A Wild Goose Chase

With regard to the expression on a “wild goose chase” does it mean chasing wild geese or wildly chasing geese? Does “wild” modify goose or chase?

Shakespeare, again. Looks like it originally was related to a type of horse event where the horses chased after the lead horse at a set distance, mimicking geese flying in formation.

Chasing wild geese would indeed be a fruitless endeavor. I suspect that it was one of those colourful phrases like the more modern “herding kittens”.

That ambiguity is common in English. Compare “Big Garage Sale!” Is that a big sale of garages? Or a sale of big garages?

English has the peculiarity of having “adjunct nouns”, which is a noun functioning as an adjective to modify another noun, resulting in a noun phrase – which can then be modified by yet another adjective. Then you get the ambiguity about which noun the adjective modifies.

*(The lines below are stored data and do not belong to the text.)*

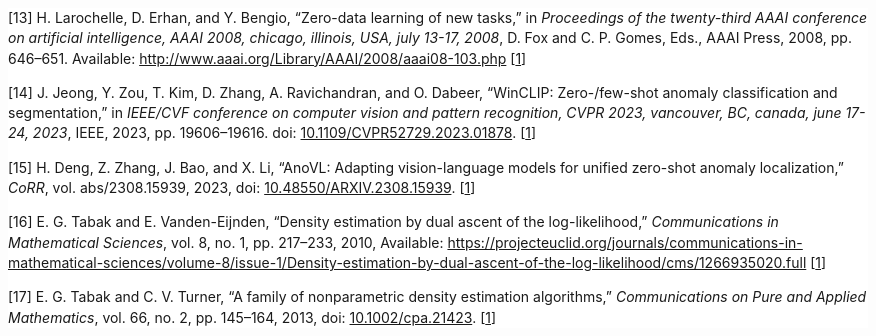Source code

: <div id="ref-larochelle2008zerodata" class="csl-entry">

<span class="csl-left-margin">\[13\]
</span><span class="csl-right-inline">H. Larochelle, D. Erhan, and Y.
Bengio, “Zero-data learning of new tasks,” in *Proceedings of the
twenty-third AAAI conference on artificial intelligence, AAAI 2008,
chicago, illinois, USA, july 13-17, 2008*, D. Fox and C. P. Gomes, Eds.,
AAAI Press, 2008, pp. 646–651. Available:
<http://www.aaai.org/Library/AAAI/2008/aaai08-103.php></span>
\[[1](#cite_13)\]

</div>

<div id="ref-jeong2023winclip" class="csl-entry">

<span class="csl-left-margin">\[14\]
</span><span class="csl-right-inline">J. Jeong, Y. Zou, T. Kim, D.
Zhang, A. Ravichandran, and O. Dabeer, “WinCLIP: Zero-/few-shot anomaly
classification and segmentation,” in *IEEE/CVF conference on computer
vision and pattern recognition, CVPR 2023, vancouver, BC, canada, june
17-24, 2023*, IEEE, 2023, pp. 19606–19616. doi:
[10.1109/CVPR52729.2023.01878](https://doi.org/10.1109/CVPR52729.2023.01878).</span>
\[[1](#cite_14)\]

</div>

<div id="ref-deng2023anovl" class="csl-entry">

<span class="csl-left-margin">\[15\]
</span><span class="csl-right-inline">H. Deng, Z. Zhang, J. Bao, and X.
Li, “AnoVL: Adapting vision-language models for unified zero-shot
anomaly localization,” *CoRR*, vol. abs/2308.15939, 2023, doi:
[10.48550/ARXIV.2308.15939](https://doi.org/10.48550/ARXIV.2308.15939).</span>
\[[1](#cite_15)\]

</div>

<div id="ref-esteban2010density" class="csl-entry">

<span class="csl-left-margin">\[16\]
</span><span class="csl-right-inline">E. G. Tabak and E. Vanden-Eijnden,
“<span class="nocase">Density estimation by dual ascent of the
log-likelihood</span>,” *Communications in Mathematical Sciences*, vol.
8, no. 1, pp. 217–233, 2010, Available:
<https://projecteuclid.org/journals/communications-in-mathematical-sciences/volume-8/issue-1/Density-estimation-by-dual-ascent-of-the-log-likelihood/cms/1266935020.full></span>
\[[1](#cite_16)\]

</div>

<div id="ref-tabak2013family" class="csl-entry">

<span class="csl-left-margin">\[17\]
</span><span class="csl-right-inline">E. G. Tabak and C. V. Turner, “A
family of nonparametric density estimation algorithms,” *Communications
on Pure and Applied Mathematics*, vol. 66, no. 2, pp. 145–164, 2013,
doi: [10.1002/cpa.21423](https://doi.org/10.1002/cpa.21423).</span>
\[[1](#cite_17)\]
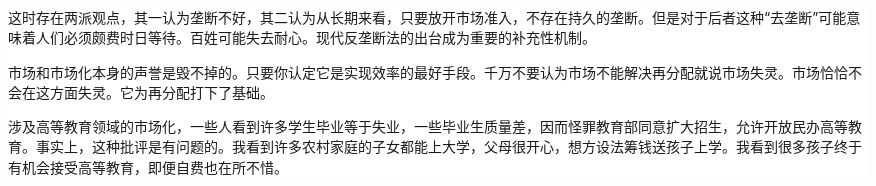 这时存在两派观点，其一认为垄断不好，其二认为从长期来看，只要放开市场准入，不存在持久的垄断。但是对于后者这种“去垄断”可能意味着人们必须颇费时日等待。百姓可能失去耐心。现代反垄断法的出台成为重要的补充性机制。

市场和市场化本身的声誉是毁不掉的。只要你认定它是实现效率的最好手段。千万不要认为市场不能解决再分配就说市场失灵。市场恰恰不会在这方面失灵。它为再分配打下了基础。

涉及高等教育领域的市场化，一些人看到许多学生毕业等于失业，一些毕业生质量差，因而怪罪教育部同意扩大招生，允许开放民办高等教育。事实上，这种批评是有问题的。我看到许多农村家庭的子女都能上大学，父母很开心，想方设法筹钱送孩子上学。我看到很多孩子终于有机会接受高等教育，即便自费也在所不惜。

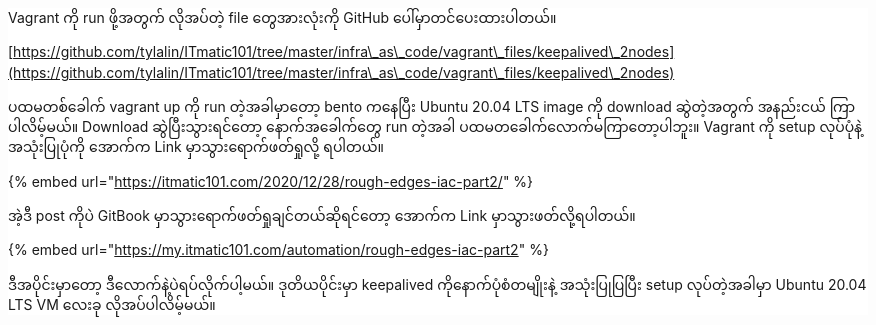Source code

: Vagrant ကို run ဖို့အတွက် လိုအပ်တဲ့ file တွေအားလုံးကို GitHub ပေါ်မှာတင်ပေးထားပါတယ်။

[https://github.com/tylalin/ITmatic101/tree/master/infra\_as\_code/vagrant\_files/keepalived\_2nodes](https://github.com/tylalin/ITmatic101/tree/master/infra\_as\_code/vagrant\_files/keepalived\_2nodes)

ပထမတစ်ခေါက် vagrant up ကို run တဲ့အခါမှာတော့ bento ကနေပြီး Ubuntu 20.04 LTS image ကို download ဆွဲတဲ့အတွက် အနည်းငယ် ကြာပါလိမ့်မယ်။ Download ဆွဲပြီးသွားရင်တော့ နောက်အခေါက်တွေ run တဲ့အခါ ပထမတခေါက်လောက်မကြာတော့ပါဘူး။ Vagrant ကို setup လုပ်ပုံနဲ့ အသုံးပြုပုံကို အောက်က Link မှာသွားရောက်ဖတ်ရှုလို့ ရပါတယ်။

{% embed url="https://itmatic101.com/2020/12/28/rough-edges-iac-part2/" %}

အဲ့ဒီ post ကိုပဲ GitBook မှာသွားရောက်ဖတ်ရှုချင်တယ်ဆိုရင်တော့ အောက်က Link မှာသွားဖတ်လို့ရပါတယ်။

{% embed url="https://my.itmatic101.com/automation/rough-edges-iac-part2" %}

ဒီအပိုင်းမှာတော့ ဒီလောက်နဲ့ပဲရပ်လိုက်ပါ့မယ်။ ဒုတိယပိုင်းမှာ keepalived ကိုနောက်ပုံစံတမျိုးနဲ့ အသုံးပြုပြပြီး setup လုပ်တဲ့အခါမှာ Ubuntu 20.04 LTS VM လေးခု လိုအပ်ပါလိမ့်မယ်။

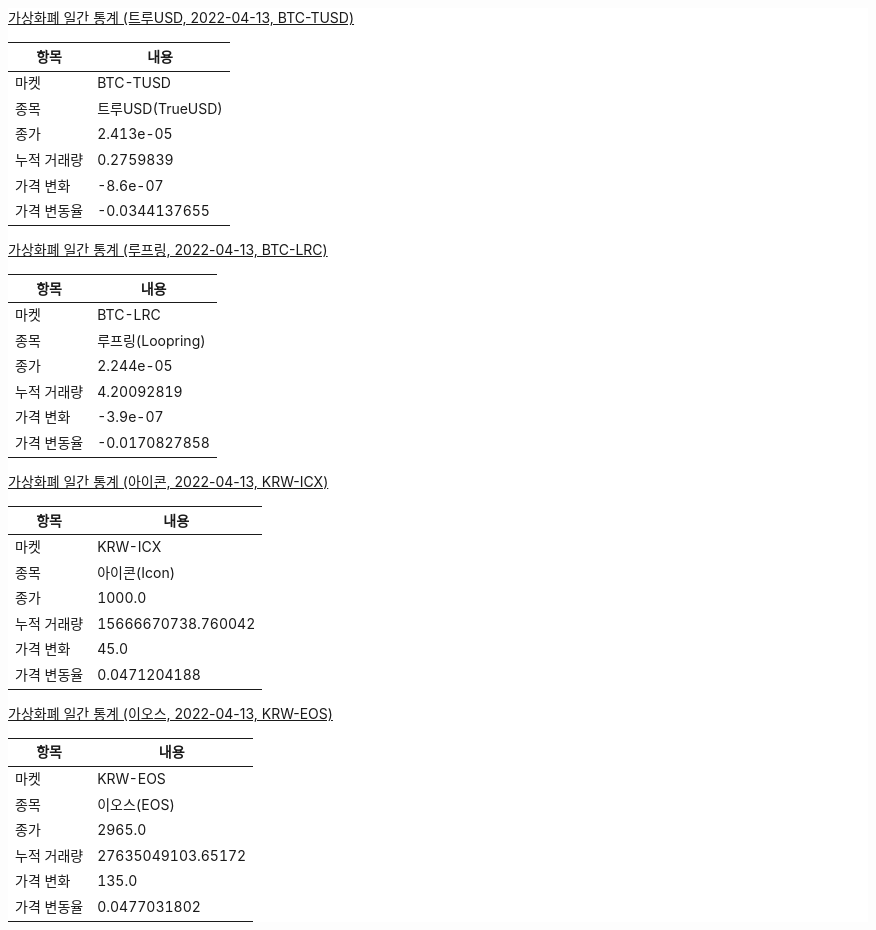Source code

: 
[가상화폐 일간 통계 (트루USD, 2022-04-13, BTC-TUSD)](BTC-TUSD-daily-candle-10days.html)

|항목|내용|
|--|--|
|마켓|BTC-TUSD|
|종목|트루USD(TrueUSD)|
|종가|2.413e-05|
|누적 거래량|0.2759839|
|가격 변화|-8.6e-07|
|가격 변동율|-0.0344137655|


[가상화폐 일간 통계 (루프링, 2022-04-13, BTC-LRC)](BTC-LRC-daily-candle-10days.html)

|항목|내용|
|--|--|
|마켓|BTC-LRC|
|종목|루프링(Loopring)|
|종가|2.244e-05|
|누적 거래량|4.20092819|
|가격 변화|-3.9e-07|
|가격 변동율|-0.0170827858|


[가상화폐 일간 통계 (아이콘, 2022-04-13, KRW-ICX)](KRW-ICX-daily-candle-10days.html)

|항목|내용|
|--|--|
|마켓|KRW-ICX|
|종목|아이콘(Icon)|
|종가|1000.0|
|누적 거래량|15666670738.760042|
|가격 변화|45.0|
|가격 변동율|0.0471204188|


[가상화폐 일간 통계 (이오스, 2022-04-13, KRW-EOS)](KRW-EOS-daily-candle-10days.html)

|항목|내용|
|--|--|
|마켓|KRW-EOS|
|종목|이오스(EOS)|
|종가|2965.0|
|누적 거래량|27635049103.65172|
|가격 변화|135.0|
|가격 변동율|0.0477031802|
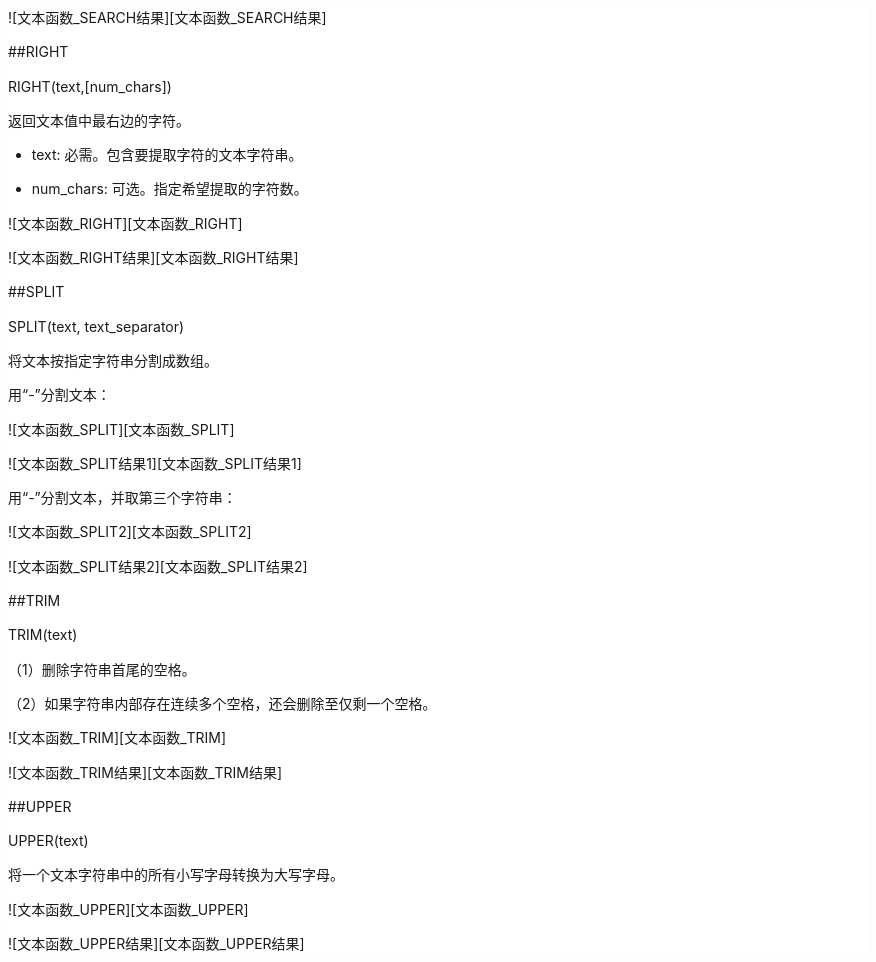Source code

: ![文本函数_SEARCH结果][文本函数_SEARCH结果]   

##RIGHT   

RIGHT(text,[num_chars])

返回文本值中最右边的字符。

* text: 必需。包含要提取字符的文本字符串。   

* num_chars: 可选。指定希望提取的字符数。   

![文本函数_RIGHT][文本函数_RIGHT]

![文本函数_RIGHT结果][文本函数_RIGHT结果]

##SPLIT   

SPLIT(text, text_separator)   

将文本按指定字符串分割成数组。   

用“-”分割文本：   

![文本函数_SPLIT][文本函数_SPLIT]

![文本函数_SPLIT结果1][文本函数_SPLIT结果1]  

用“-”分割文本，并取第三个字符串：  

![文本函数_SPLIT2][文本函数_SPLIT2]

![文本函数_SPLIT结果2][文本函数_SPLIT结果2]   

##TRIM   

TRIM(text)

（1）删除字符串首尾的空格。

（2）如果字符串内部存在连续多个空格，还会删除至仅剩一个空格。

![文本函数_TRIM][文本函数_TRIM]    

![文本函数_TRIM结果][文本函数_TRIM结果]   


##UPPER   
 
UPPER(text)    

将一个文本字符串中的所有小写字母转换为大写字母。   

![文本函数_UPPER][文本函数_UPPER]

![文本函数_UPPER结果][文本函数_UPPER结果]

Spanish, in contrast, seems to not allow this (except that speakers of Spanglish have adopted it). Thus, where English speakers say “chicken burrito”, Spanish speakers would say “burrito de pollo” (literally, “burrito of chicken”). But Spanglish speakers would just say “pollo burrito”. Note that the Spanish grammar doesn’t give rise to this ambiguity. (It has nothing to do with the Spanish habit of putting the adjective after the noun, as I’ve occasionally heard claimed.)